Do the management-established systems act on workers' behalf in disagreements with management? Fifty-one percent of workers in management-established representation systems reported that their representatives “can be counted on to stand up for workers, even if this means a disagreement with management”. This roughly matched the 54% of workers in collective bargaining who reported that their representatives stood up for workers even if this meant disagreeing with management.[31] So much for the view that nonunion management established organizations do nothing to help the workers whom they represent.

2- What went wrong?

The NLRA vision of a labor relations system in which private sector workers would vote for unions to represent them through near-ideal laboratory condition elections and bargain with their employers to determine wages and working conditions exists today only in a small and declining part of the labor market. Private sector union density has fallen in virtually all industries and occupations, including the manufacturing and construction sectors which were strongholds of traditional collective bargaining.[32] It has failed to expand into the growing high tech and service industries. But unionism has not fallen everywhere. After increasing in the 1970s and 1980s, public sector density has stabilized at 35-40% of the work force. In 2009 37.4% of public sector wage and salary workers were unionized[33] --over five times the density in the private sector. For the first time in US labor history, the majority of union members (52%) worked for the government.[34] What is striking about this change is that the state-level collective bargaining statutes under which collective bargaining flourished in the public sector mimicked the federal National Labor Relations Act sufficiently that many have called them “mini-Wagner Acts”[35]. My analysis of Current Population Survey data on unionization by state shows that within the same state union density is higher for public sector workers covered by the mini-Wagner Acts than for private sector workers covered by the national law[36]. Why is this? What has led NLRA-type regulation of labor relations to work reasonably well in the public sector, with workers choosing to unionize or not through elections with little employer intervention,[37] but no longer produces the desired outcome in the private sector per its original intent?
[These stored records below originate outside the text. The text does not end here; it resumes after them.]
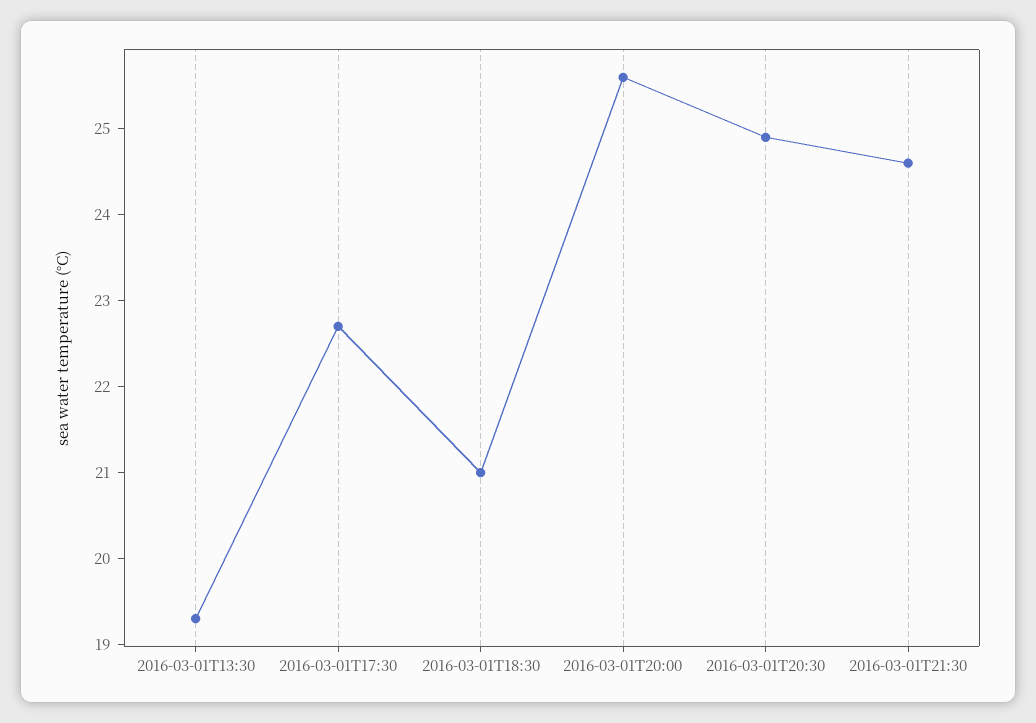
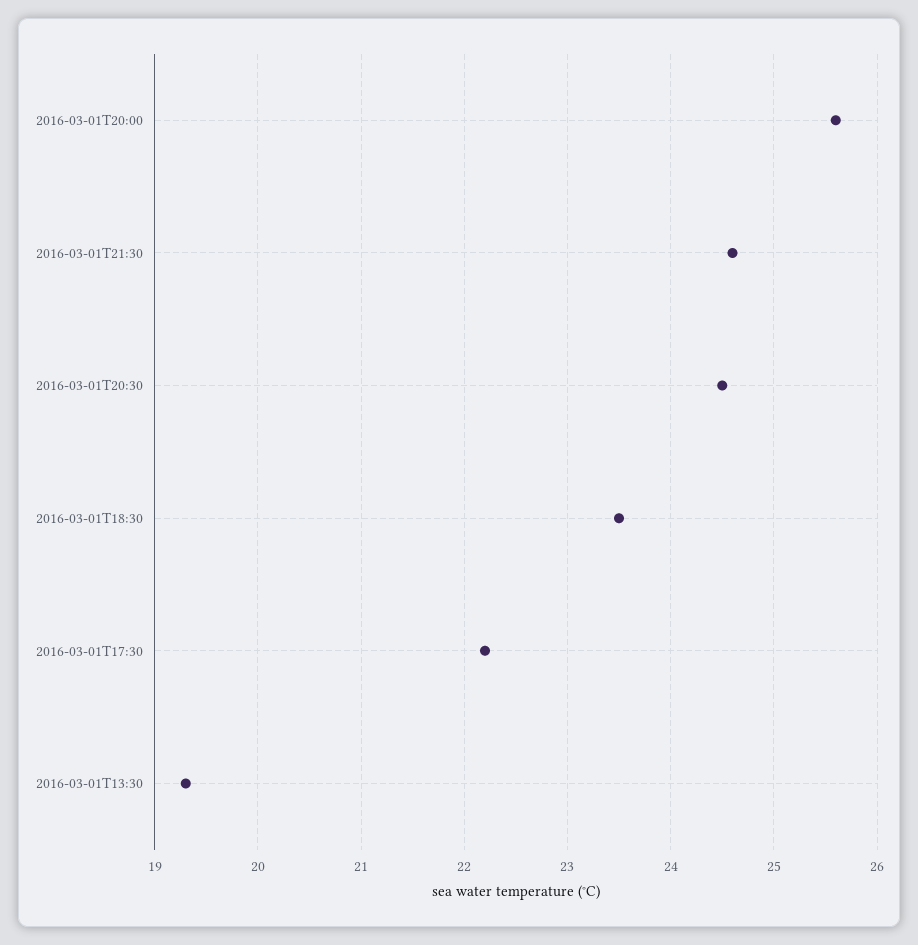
  {
    "2016-03-01T13:30": 19.3,
-   "2016-03-01T17:30": 22.7,
+   "2016-03-01T17:30": 22.2,
-   "2016-03-01T18:30": 21,
+   "2016-03-01T18:30": 23.5,
    "2016-03-01T20:00": 25.6,
-   "2016-03-01T20:30": 24.9,
+   "2016-03-01T20:30": 24.5,
    "2016-03-01T21:30": 24.6
  }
My answer rests on the different monetary incentive that private and public sector employers have to oppose unions. By raising pay and benefits in the organized firm relative to the non-organized firm, private sector unions increase labor costs and shift profits to workers. This makes it difficult for unionized operations to compete successfully with nonunion firms. It leads many managers to view unions as an outside impediment to their running a competitive operation rather than as the legitimate representative of workers who are an integral part of the firm. Many take whatever action they deem necessary to keep unions out of their business, including committing unfair practices against workers who want union representation. The same management that accepts equal employment and anti-discrimination regulations for gender or race as morally valid ways to protect individuals often rejects the morality of NLRA protections of workers for their actions to further the collective interests of workers.
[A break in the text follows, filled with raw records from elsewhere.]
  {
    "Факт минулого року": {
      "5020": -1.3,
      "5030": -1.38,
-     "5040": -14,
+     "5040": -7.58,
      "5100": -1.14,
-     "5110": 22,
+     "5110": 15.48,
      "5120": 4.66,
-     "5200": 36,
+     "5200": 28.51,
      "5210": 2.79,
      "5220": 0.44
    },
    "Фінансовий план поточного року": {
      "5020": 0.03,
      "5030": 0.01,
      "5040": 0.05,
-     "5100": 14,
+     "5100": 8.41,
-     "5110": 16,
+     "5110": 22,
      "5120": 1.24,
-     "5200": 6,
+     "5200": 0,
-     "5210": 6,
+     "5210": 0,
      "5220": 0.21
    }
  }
Public sector officials do not respond as negatively to the mini-Wagner Acts because unlike their private sector counterpart they have little to gain and much to lose from fighting unions. In some jurisdictions unions are an important ally in helping politicians and public sector management convince voters to increase taxes or borrow money through bonds for schools, police, or other public goods. Come election time, public sector unions are often an important political force turning out their members to vote and to campaign for politicians favorable to their interests. The politician who attacks them risks arousing the ire of politically active constituents. The public official who breaks the law to prevent workers from unionizing or commits large sums of taxpayer moneys to run an expensive anti-union campaign risks even greater political backlash.